TEXT SEGMENT:

<<<<

Locally, it acquired a pensions business last August, employing 12 staff and a partner. The firm has also recruited a Director in Reorganisation of Services, to build that business in light of rising demand in the local market.
This would take the firm’s workforce from 150 to 275 over that period.
“Overall, that challenge is: ‘What have we now got within this organisation that we can provide to our clients? And how can we get it to market as quickly as we can?’”
Technology
As an organisation, Deloitte’s latest headline has been the plan to create 125 new jobs over the next two years.
“About 100 of them will be in consultancy, focusing on software development, software testing, application support and business analytics,” he explains. “And around 25 will be a complimentary tax unit. The group will have a remit to research, develop, deliver tax, admin and compliance services in a highly cost- effective, technology-rich way.”
Belfast was chosen as a technology centre due to its skilled workforce, low costs, and “the flow of high quality graduates coming through.”

>>>>

MATERIAL PROVIDED:
<<<<

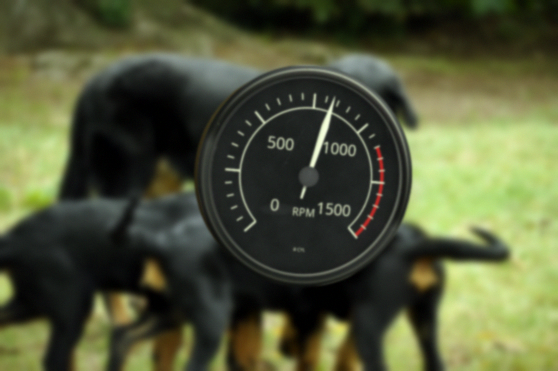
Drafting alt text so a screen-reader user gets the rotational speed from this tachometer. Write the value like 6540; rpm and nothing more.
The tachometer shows 825; rpm
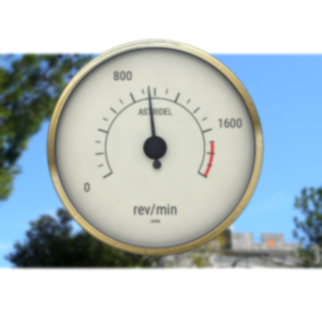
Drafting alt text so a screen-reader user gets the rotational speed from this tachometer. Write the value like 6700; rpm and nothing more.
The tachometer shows 950; rpm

>>>>

TASK LIST:
A - List the areas of focus that the Deloitte excerpt gives for the roughly 100 consultancy jobs.
B - Duplicate the Deloitte excerpt from "Locally, it acquired" up to and including "next two years.".

ANSWERS FOR THIS EXERCISE:
A -
- Software development
- Software testing
- Application support
- Business analytics

B -
Locally, it acquired a pensions business last August, employing 12 staff and a partner. The firm has also recruited a Director in Reorganisation of Services, to build that business in light of rising demand in the local market.
This would take the firm’s workforce from 150 to 275 over that period.
“Overall, that challenge is: ‘What have we now got within this organisation that we can provide to our clients? And how can we get it to market as quickly as we can?’”
Technology
As an organisation, Deloitte’s latest headline has been the plan to create 125 new jobs over the next two years.